Working data:

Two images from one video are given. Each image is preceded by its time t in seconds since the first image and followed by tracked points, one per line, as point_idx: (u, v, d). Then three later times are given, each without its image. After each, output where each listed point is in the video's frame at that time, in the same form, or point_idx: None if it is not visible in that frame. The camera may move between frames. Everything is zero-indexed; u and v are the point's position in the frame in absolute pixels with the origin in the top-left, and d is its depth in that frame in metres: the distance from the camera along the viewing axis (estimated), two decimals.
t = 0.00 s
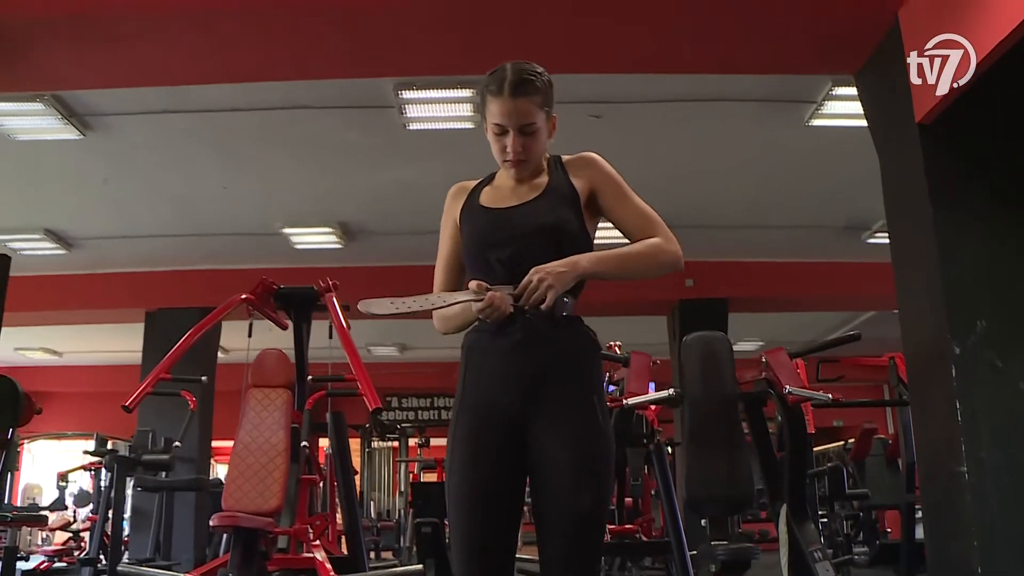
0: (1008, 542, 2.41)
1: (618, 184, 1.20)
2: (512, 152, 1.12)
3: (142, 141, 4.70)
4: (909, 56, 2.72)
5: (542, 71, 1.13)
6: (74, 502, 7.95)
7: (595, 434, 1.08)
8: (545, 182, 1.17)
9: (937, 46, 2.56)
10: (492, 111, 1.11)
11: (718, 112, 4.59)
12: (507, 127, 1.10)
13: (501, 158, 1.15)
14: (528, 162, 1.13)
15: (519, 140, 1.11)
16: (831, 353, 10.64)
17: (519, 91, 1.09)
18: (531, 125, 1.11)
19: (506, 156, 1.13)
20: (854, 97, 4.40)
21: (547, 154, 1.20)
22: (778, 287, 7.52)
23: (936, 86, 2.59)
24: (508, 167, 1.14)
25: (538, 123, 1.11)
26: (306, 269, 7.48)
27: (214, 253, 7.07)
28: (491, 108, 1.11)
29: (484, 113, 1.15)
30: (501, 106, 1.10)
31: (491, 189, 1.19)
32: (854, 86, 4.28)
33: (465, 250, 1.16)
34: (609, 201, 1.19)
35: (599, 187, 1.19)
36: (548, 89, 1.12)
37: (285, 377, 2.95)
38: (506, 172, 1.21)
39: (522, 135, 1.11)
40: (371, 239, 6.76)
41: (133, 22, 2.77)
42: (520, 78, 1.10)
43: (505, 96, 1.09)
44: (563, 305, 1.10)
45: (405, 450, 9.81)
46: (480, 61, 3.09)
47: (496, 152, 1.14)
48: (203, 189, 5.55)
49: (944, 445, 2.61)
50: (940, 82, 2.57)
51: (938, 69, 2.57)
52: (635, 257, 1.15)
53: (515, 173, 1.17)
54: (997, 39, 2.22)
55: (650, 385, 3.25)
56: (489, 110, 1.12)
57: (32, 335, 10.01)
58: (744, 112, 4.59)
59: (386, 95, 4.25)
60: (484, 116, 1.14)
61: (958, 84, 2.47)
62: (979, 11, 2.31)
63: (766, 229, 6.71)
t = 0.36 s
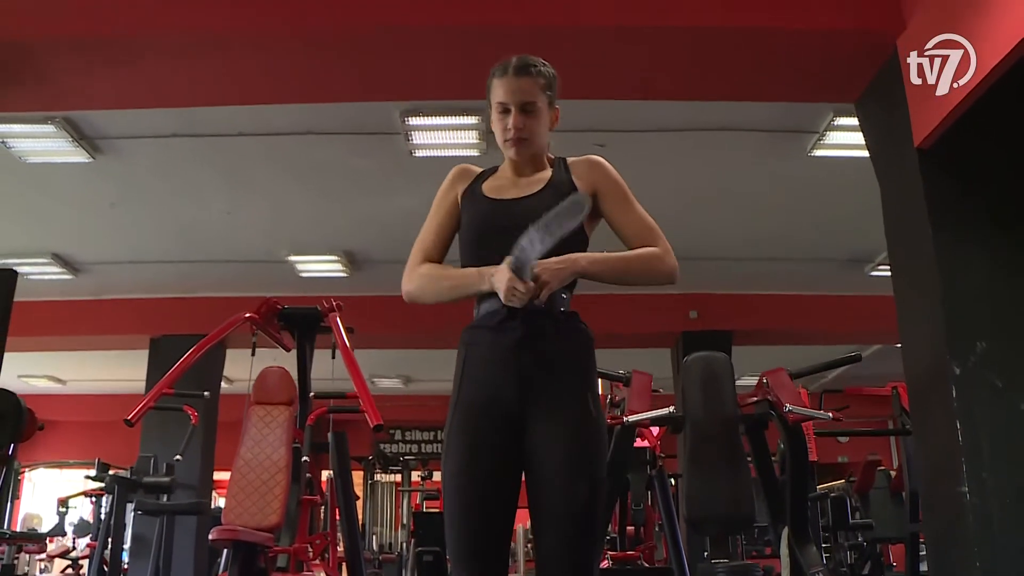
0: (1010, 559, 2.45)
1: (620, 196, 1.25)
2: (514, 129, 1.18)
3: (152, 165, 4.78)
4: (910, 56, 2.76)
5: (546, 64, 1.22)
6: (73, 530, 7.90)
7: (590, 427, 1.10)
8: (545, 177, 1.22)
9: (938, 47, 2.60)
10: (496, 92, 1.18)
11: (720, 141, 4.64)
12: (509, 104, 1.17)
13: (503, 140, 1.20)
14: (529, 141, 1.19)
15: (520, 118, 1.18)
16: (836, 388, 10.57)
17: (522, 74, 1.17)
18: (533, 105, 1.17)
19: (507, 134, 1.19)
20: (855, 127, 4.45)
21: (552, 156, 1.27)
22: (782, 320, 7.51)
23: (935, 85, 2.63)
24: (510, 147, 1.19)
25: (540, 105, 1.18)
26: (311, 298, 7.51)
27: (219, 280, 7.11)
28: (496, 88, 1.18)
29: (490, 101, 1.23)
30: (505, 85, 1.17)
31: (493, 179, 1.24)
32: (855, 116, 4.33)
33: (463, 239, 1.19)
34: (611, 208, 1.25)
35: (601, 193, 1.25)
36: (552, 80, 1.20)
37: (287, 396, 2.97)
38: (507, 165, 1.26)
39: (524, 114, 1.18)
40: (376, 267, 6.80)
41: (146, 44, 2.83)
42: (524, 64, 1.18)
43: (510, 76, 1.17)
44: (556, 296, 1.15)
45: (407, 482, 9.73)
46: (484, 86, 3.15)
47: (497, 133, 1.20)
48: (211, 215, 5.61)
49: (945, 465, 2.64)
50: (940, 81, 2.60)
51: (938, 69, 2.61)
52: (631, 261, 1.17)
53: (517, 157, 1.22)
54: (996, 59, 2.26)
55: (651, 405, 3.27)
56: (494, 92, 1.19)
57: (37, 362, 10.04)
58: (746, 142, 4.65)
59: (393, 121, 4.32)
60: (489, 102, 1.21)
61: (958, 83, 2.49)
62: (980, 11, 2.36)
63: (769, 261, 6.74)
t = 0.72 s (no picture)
0: None
1: (619, 211, 1.29)
2: (511, 145, 1.22)
3: (155, 192, 4.83)
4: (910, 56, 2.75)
5: (542, 76, 1.25)
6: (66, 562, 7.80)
7: (586, 423, 1.11)
8: (544, 185, 1.26)
9: (938, 47, 2.59)
10: (493, 108, 1.22)
11: (716, 170, 4.70)
12: (506, 120, 1.21)
13: (502, 154, 1.25)
14: (527, 155, 1.23)
15: (518, 134, 1.22)
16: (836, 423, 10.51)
17: (518, 88, 1.20)
18: (530, 120, 1.21)
19: (506, 149, 1.23)
20: (850, 157, 4.51)
21: (550, 165, 1.30)
22: (781, 352, 7.51)
23: (935, 85, 2.61)
24: (508, 161, 1.24)
25: (536, 120, 1.21)
26: (310, 328, 7.52)
27: (219, 309, 7.13)
28: (492, 104, 1.22)
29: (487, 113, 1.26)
30: (501, 101, 1.21)
31: (490, 188, 1.28)
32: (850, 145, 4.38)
33: (461, 246, 1.22)
34: (608, 221, 1.28)
35: (600, 207, 1.28)
36: (548, 92, 1.24)
37: (285, 416, 3.22)
38: (506, 175, 1.30)
39: (521, 129, 1.22)
40: (375, 298, 6.82)
41: (150, 68, 2.89)
42: (519, 78, 1.21)
43: (505, 92, 1.20)
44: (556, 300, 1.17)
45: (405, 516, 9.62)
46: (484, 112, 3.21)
47: (496, 147, 1.24)
48: (212, 244, 5.66)
49: (943, 487, 2.64)
50: (940, 81, 2.59)
51: (938, 69, 2.60)
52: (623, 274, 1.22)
53: (515, 169, 1.26)
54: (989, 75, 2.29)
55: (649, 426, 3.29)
56: (490, 106, 1.23)
57: (35, 393, 10.01)
58: (742, 171, 4.71)
59: (394, 149, 4.38)
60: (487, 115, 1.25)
61: (957, 83, 2.48)
62: (981, 10, 2.36)
63: (767, 292, 6.76)
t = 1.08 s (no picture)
0: None
1: (625, 209, 1.32)
2: (521, 148, 1.24)
3: (163, 213, 4.89)
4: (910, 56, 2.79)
5: (550, 79, 1.27)
6: None
7: (587, 417, 1.13)
8: (548, 187, 1.30)
9: (938, 47, 2.63)
10: (503, 111, 1.23)
11: (718, 187, 4.74)
12: (517, 124, 1.23)
13: (510, 157, 1.27)
14: (536, 159, 1.26)
15: (528, 138, 1.24)
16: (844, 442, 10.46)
17: (528, 92, 1.22)
18: (539, 124, 1.23)
19: (515, 152, 1.25)
20: (852, 172, 4.54)
21: (557, 166, 1.32)
22: (787, 370, 7.50)
23: (936, 84, 2.64)
24: (517, 163, 1.26)
25: (545, 123, 1.24)
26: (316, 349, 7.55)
27: (226, 331, 7.17)
28: (502, 108, 1.24)
29: (495, 116, 1.28)
30: (511, 104, 1.22)
31: (496, 187, 1.31)
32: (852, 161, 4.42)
33: (467, 249, 1.26)
34: (614, 219, 1.31)
35: (606, 206, 1.31)
36: (555, 95, 1.26)
37: (293, 428, 3.43)
38: (512, 176, 1.33)
39: (531, 133, 1.24)
40: (381, 318, 6.86)
41: (160, 89, 2.95)
42: (528, 82, 1.23)
43: (515, 96, 1.22)
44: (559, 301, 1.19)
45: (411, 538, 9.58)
46: (488, 129, 3.26)
47: (505, 150, 1.26)
48: (220, 265, 5.71)
49: (951, 495, 2.65)
50: (940, 81, 2.62)
51: (938, 69, 2.63)
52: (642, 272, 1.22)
53: (523, 170, 1.28)
54: (989, 83, 2.31)
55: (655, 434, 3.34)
56: (499, 110, 1.25)
57: (43, 416, 10.04)
58: (745, 187, 4.74)
59: (400, 168, 4.43)
60: (495, 118, 1.27)
61: (957, 83, 2.51)
62: (980, 11, 2.40)
63: (771, 310, 6.77)
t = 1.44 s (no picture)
0: None
1: (608, 189, 1.43)
2: (524, 116, 1.31)
3: (155, 203, 4.89)
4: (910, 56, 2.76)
5: (552, 61, 1.36)
6: None
7: (575, 394, 1.16)
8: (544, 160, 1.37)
9: (938, 47, 2.61)
10: (508, 82, 1.31)
11: (710, 187, 4.77)
12: (521, 93, 1.30)
13: (511, 127, 1.33)
14: (537, 130, 1.32)
15: (531, 108, 1.31)
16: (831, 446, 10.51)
17: (533, 66, 1.31)
18: (542, 96, 1.31)
19: (518, 120, 1.31)
20: (843, 175, 4.57)
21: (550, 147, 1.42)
22: (775, 372, 7.54)
23: (936, 84, 2.61)
24: (518, 132, 1.32)
25: (548, 96, 1.32)
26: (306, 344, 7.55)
27: (215, 324, 7.16)
28: (507, 79, 1.31)
29: (497, 89, 1.35)
30: (516, 75, 1.30)
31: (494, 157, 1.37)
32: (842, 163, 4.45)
33: (464, 209, 1.31)
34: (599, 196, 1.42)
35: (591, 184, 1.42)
36: (557, 74, 1.35)
37: (279, 415, 3.56)
38: (507, 149, 1.39)
39: (534, 104, 1.31)
40: (371, 314, 6.86)
41: (155, 77, 2.96)
42: (532, 57, 1.32)
43: (521, 68, 1.30)
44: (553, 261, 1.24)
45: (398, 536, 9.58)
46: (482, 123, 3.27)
47: (507, 118, 1.32)
48: (210, 257, 5.70)
49: (934, 491, 2.69)
50: (940, 81, 2.58)
51: (938, 69, 2.60)
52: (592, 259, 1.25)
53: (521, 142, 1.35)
54: (987, 72, 2.29)
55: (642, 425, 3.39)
56: (504, 81, 1.32)
57: (30, 408, 9.99)
58: (736, 188, 4.77)
59: (393, 162, 4.44)
60: (497, 90, 1.34)
61: (957, 83, 2.45)
62: (980, 10, 2.37)
63: (761, 312, 6.81)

Exercise directions: In the listing above, find the line with "58: (744, 112, 4.59)" and output every line through the one with "31: (493, 179, 1.24)", exactly, without the pictures.

Written solution:
58: (744, 112, 4.59)
59: (386, 95, 4.25)
60: (484, 116, 1.14)
61: (958, 84, 2.47)
62: (979, 11, 2.31)
63: (766, 229, 6.71)
t = 0.36 s
0: (1010, 559, 2.45)
1: (620, 196, 1.25)
2: (514, 129, 1.18)
3: (152, 165, 4.78)
4: (910, 56, 2.76)
5: (546, 64, 1.22)
6: (73, 530, 7.90)
7: (590, 427, 1.10)
8: (545, 177, 1.22)
9: (938, 47, 2.60)
10: (496, 92, 1.18)
11: (720, 141, 4.64)
12: (509, 104, 1.17)
13: (503, 140, 1.20)
14: (529, 141, 1.19)
15: (520, 118, 1.18)
16: (836, 388, 10.57)
17: (522, 74, 1.17)
18: (533, 105, 1.17)
19: (507, 134, 1.19)
20: (855, 127, 4.45)
21: (552, 156, 1.27)
22: (782, 320, 7.51)
23: (935, 85, 2.63)
24: (510, 147, 1.19)
25: (540, 105, 1.18)
26: (311, 298, 7.51)
27: (219, 280, 7.11)
28: (496, 88, 1.18)
29: (490, 101, 1.23)
30: (505, 85, 1.17)
31: (493, 179, 1.24)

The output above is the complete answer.